Un film lungo come questo (oltre 100 minuti), di cui la maggior parte di girato consta di una tristissima stanza dai muri scrostati e dai colori che hanno perso anch’essi vitalità, non è impresa facile. A questo, poi, si aggiunga che uno dei due protagonisti, è in coma, dall’inizio alla fine del film, perché colpito da una pallottola che gli si è conficcata nel collo. Ma c’è bisogno dell’arte e del carisma del racconto, dello sguardo e della bellezza delle cose per gestire un film come questo. Doti e qualità che il geniale Atiq Rahimi, scrittore e regista afghano in asilo politico in Francia dal 1984, possiede. Infatti, Rahimi stesso porta sul grande schermo il suo romanzo omonimo.
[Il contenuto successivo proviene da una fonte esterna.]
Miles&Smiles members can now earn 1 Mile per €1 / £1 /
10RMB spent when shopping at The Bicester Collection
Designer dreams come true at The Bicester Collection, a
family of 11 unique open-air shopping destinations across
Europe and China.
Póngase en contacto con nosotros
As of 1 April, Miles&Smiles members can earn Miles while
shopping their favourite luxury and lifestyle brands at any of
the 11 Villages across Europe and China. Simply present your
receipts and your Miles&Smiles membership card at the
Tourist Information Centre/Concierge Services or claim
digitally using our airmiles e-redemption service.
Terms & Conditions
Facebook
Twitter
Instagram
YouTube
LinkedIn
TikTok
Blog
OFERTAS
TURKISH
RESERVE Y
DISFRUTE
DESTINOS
Trattasi di un film-matrioska, struggente, commovente e finanche surreale, in cui il coraggio, tutto al femminile, sta nel dire, per denunciare a se stessa e agli altri, le sofferenze e le umiliazioni che tante donne sono costrette a sopportare, in quei contesti religiosi e tradizionali così ortodossi, come esistono in tanti, non solo nella società afghana e sotto i talebani. In questo caso, in modo particolare, si trascorre il tempo, scandito dal consequenziale scoppio delle bombe, la vita ha un valore insignificante per molti, da miracolati per altri che riescano a farla franca.
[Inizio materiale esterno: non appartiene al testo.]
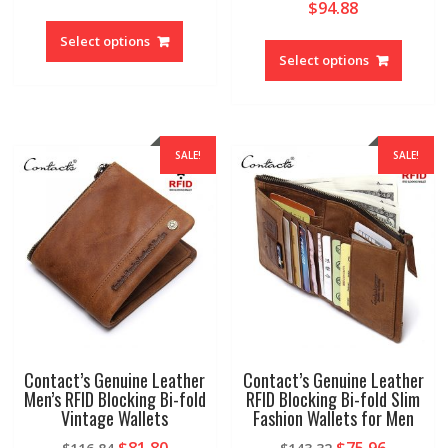
$
94.88
This
This
product
Select options
produc
Select options
has
has
multiple
multipl
variants.
variant
The
The
options
SALE!
SALE!
option
may
may
be
be
chosen
chosen
on
on
the
the
product
produc
page
page
Contact’s Genuine Leather
Contact’s Genuine Leather
Men’s RFID Blocking Bi-fold
RFID Blocking Bi-fold Slim
Vintage Wallets
Fashion Wallets for Men
Original
Current
Original
Current
$
81.80
$
75.96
Pietra paziente ricorda l’Almodovariano Parla con Lei, acuendone l’aspetto del dolore e dell’atroce consapevolezza della vita che scorre come fiume su rocce, quasi sempre impermeabili, e giammai, porose come quelle pietre che s’intridono di umidità, acqua, sangue, sudore, insomma, di vita. Una vita che risplende nella bellezza di un’attrice, che sembra di marmo scolpito, Golshifteh Farahani, alle prese con la rabbia e la sottomissione, mai obbediente, in parte sempre in bilico fra coscienza e volontaria inconsapevolezza. Alla ricerca sempre di un qualcosa che possa giustificare (il continuo “Dove sono il mio Corano e il mio rosario?”).

Questo quasi capolavoro di Rahimi è impreziosito dall’espressiva fotografia di Thierry Arbogast (il più importante collaboratore di Luc Besson), capace di abbozzare a veri e propri quadri, come le inquadrature che hanno tutte le caratteristiche della pittura mediorientale. A ciò si aggiungano i minimali, appena sussurrati, suoni, affidati ad un musicista compositore d’eccezione, Max Richter, capace di armonizzare i suoni con i rumori, le vibrazioni prodotte dalle esplosioni, che sembrano scuotere irreversibilmente le vite, più che le cose. Lasciando, però, tutto come fosse prima. Fermo, integro, eppure senza vera vita. L’anima che intanto va, portandosi con sé anche ciò che, solo quando era in vita, non avrebbe potuto. Imperdibile.